Both USA Wrestling and Wrestle Like a Girl championed the program as it made its way through NCAA.

"The rise in sponsorship and participation numbers for women's wrestling is yet another proof point of the rapid growth of women's sports. The sport is also a growing Olympic pipeline, helping produce multiple medalists at the 2020 Games," NCAA President Charlie Baker said. "The NCAA is excited to continue investing in the sport to help it grow and provide more opportunities for student-athletes." 


The NCAA notes that the projected timeline to add a women's wrestling championship is:


  • Each division (DI, DII and DIII) is expected to review the recommendation and sponsor a proposal by its respective 2024-25 legislative cycle deadline.
  • The recommendation also includes establishing a Women's Wrestling Committee, which would begin its work in January 2025, to allow time to prepare for a championship in winter 2026.
  • If sponsored, the divisions are expected to vote on the proposals during the 2025 NCAA Convention in Nashville, Tennessee, Jan. 15-18.
  • If adopted on that timeline, the first women's wrestling championship would be held in winter 2026.
  • Before a women's wrestling national collegiate championship can be established, funding must be considered by the appropriate financial oversight committees among other competing priorities during the relevant annual budget development cycle.


These required next steps and timeline are consistent with past sports added as national collegiate championships through the Emerging Sports for Women program.

"USA Wrestling is excited that the NCAA Committee on Women's Athletics has recommended women's wrestling to become an official NCAA championship," said Rich Bender, executive director of USA Wrestling, one of the national governing bodies of women's wrestling. "As part of the coalition of wrestling organizations that has supported women's wrestling through the NCAA Emerging Sports for Women process, this is a huge milestone for our sport and for our NCAA women student-athletes. We look forward to working with the NCAA leadership in the coming months during the approval process, with the goal of having the first NCAA Women's Wrestling National Championships in the 2025-26 season." 
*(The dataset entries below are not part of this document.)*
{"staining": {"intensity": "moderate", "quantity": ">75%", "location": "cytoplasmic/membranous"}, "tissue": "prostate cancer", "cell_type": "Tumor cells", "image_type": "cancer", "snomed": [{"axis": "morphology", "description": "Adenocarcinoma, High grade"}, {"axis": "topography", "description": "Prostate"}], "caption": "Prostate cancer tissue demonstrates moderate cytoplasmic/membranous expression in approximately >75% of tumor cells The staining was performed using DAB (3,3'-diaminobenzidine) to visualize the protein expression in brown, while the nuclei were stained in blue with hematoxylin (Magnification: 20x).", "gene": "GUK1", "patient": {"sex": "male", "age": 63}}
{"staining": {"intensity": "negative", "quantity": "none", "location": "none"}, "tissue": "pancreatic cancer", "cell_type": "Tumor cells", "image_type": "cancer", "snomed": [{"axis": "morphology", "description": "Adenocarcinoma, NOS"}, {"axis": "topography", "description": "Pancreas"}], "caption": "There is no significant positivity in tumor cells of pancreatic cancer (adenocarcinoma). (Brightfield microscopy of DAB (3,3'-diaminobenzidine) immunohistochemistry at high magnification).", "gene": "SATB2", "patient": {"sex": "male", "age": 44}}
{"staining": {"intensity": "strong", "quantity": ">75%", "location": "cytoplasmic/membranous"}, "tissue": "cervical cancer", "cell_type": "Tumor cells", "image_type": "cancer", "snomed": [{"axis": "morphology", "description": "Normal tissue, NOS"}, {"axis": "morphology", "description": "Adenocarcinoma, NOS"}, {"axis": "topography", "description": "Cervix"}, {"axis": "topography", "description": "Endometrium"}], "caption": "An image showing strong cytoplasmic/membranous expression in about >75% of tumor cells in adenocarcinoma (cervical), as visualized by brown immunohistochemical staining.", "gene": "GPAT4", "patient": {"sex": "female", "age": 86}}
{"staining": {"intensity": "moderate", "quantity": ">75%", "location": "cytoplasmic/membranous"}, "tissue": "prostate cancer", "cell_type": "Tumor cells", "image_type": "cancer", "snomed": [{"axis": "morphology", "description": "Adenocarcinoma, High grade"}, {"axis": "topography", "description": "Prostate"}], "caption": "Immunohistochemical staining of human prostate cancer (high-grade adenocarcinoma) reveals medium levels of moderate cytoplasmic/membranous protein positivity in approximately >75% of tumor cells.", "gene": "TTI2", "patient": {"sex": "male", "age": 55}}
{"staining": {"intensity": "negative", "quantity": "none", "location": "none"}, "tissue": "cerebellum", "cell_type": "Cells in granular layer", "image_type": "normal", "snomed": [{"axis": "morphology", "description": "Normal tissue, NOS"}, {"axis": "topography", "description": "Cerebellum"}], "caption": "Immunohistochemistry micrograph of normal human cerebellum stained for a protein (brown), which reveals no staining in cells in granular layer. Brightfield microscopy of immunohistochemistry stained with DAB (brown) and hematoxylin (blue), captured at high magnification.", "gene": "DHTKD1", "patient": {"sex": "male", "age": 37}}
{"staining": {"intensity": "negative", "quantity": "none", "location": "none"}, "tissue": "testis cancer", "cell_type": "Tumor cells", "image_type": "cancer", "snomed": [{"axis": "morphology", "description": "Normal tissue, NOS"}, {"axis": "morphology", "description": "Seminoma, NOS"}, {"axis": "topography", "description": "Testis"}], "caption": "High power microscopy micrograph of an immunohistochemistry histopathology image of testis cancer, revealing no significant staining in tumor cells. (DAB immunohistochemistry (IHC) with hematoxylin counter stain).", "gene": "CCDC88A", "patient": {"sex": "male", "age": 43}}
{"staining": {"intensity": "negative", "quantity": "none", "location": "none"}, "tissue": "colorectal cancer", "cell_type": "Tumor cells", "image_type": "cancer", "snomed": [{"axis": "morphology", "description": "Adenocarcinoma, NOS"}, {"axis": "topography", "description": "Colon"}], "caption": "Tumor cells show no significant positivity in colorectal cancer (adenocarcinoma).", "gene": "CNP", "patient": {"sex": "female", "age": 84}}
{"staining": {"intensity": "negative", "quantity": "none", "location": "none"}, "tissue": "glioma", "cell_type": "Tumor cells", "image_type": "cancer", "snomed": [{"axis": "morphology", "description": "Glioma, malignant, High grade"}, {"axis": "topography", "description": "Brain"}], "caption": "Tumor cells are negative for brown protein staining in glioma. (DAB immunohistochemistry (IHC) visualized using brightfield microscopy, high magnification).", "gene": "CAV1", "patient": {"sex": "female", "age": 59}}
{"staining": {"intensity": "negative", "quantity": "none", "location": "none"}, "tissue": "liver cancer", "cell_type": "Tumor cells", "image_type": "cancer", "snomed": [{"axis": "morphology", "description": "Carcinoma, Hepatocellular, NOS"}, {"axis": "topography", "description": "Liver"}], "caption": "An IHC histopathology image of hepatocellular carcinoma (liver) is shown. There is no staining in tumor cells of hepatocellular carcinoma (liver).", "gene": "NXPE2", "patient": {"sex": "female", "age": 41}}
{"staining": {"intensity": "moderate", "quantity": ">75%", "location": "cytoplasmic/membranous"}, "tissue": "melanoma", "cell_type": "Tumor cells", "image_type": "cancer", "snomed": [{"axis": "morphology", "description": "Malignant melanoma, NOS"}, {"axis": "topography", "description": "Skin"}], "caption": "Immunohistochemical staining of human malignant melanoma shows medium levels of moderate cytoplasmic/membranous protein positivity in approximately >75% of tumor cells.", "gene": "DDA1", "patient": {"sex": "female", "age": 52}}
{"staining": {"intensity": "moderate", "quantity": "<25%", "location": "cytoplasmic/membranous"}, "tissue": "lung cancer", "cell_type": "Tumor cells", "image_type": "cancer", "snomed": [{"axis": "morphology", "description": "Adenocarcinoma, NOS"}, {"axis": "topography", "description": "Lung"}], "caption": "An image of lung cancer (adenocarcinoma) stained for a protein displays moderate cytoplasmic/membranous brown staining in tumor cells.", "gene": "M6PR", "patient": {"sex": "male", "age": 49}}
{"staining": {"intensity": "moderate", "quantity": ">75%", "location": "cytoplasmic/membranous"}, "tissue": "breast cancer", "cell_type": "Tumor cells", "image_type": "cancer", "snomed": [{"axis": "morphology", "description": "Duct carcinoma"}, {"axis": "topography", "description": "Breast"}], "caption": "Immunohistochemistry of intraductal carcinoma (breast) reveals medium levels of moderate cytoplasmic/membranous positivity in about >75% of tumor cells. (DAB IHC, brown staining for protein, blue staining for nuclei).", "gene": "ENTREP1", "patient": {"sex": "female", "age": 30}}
Women's West Coast Tournament of Champions"Wrestle Like a Girl is thrilled that the NCAA Committee on Women's Athletics has recommended women's wrestling to become an official NCAA championship sport," said Sally Roberts, CEO of Wrestle Like a Girl, one of the national governing bodies of women's wrestling. "This momentous occasion further empowers women in sports and brings us closer to fulfilling the promise made 51 years ago with the passage of Title IX. With the many battles won, women's wrestling will be rightfully enshrined with dignity and recognition as an NCAA championship sport for women. It is a victory for all the athletes, supporters and allies who have worked passionately to make this dream a reality. The tireless efforts have paid off, and we are proud to stand with our sisters in sports to celebrate this accomplishment. This is a significant step forward in women's empowerment, and we are honored to be part of it."

According to the latest sports sponsorship and participation data, nearly 800 student-athletes competed in women's wrestling across 51 teams in 2022-23. More than 70 schools reported that they intended to sponsor the sport for the 2023-24 academic year. 

College women's wrestling also boasts a diverse student-athlete population. Per NCAA demographics research, 43% of the student-athletes on women's wrestling rosters are minorities, which is tied for the fourth-highest percentage among NCAA women's sports. 

Current NCAA women's wrestlers compete in a season-ending national competition that is organized by the coalition of wrestling organizations. The National Collegiate Women's Wrestling Championships are set for March 8-9 in Cedar Rapids, Iowa. 


Meanwhile, Placer Valley continues to grow its event. Dotti agrees with the philosophy of Wrestle Like A Girl, that wrestling can be a positive force in girls’ lives.

“It’s empowering for the athletes, builds self-esteem and the discipline is a valuable asset to take into adulthood.”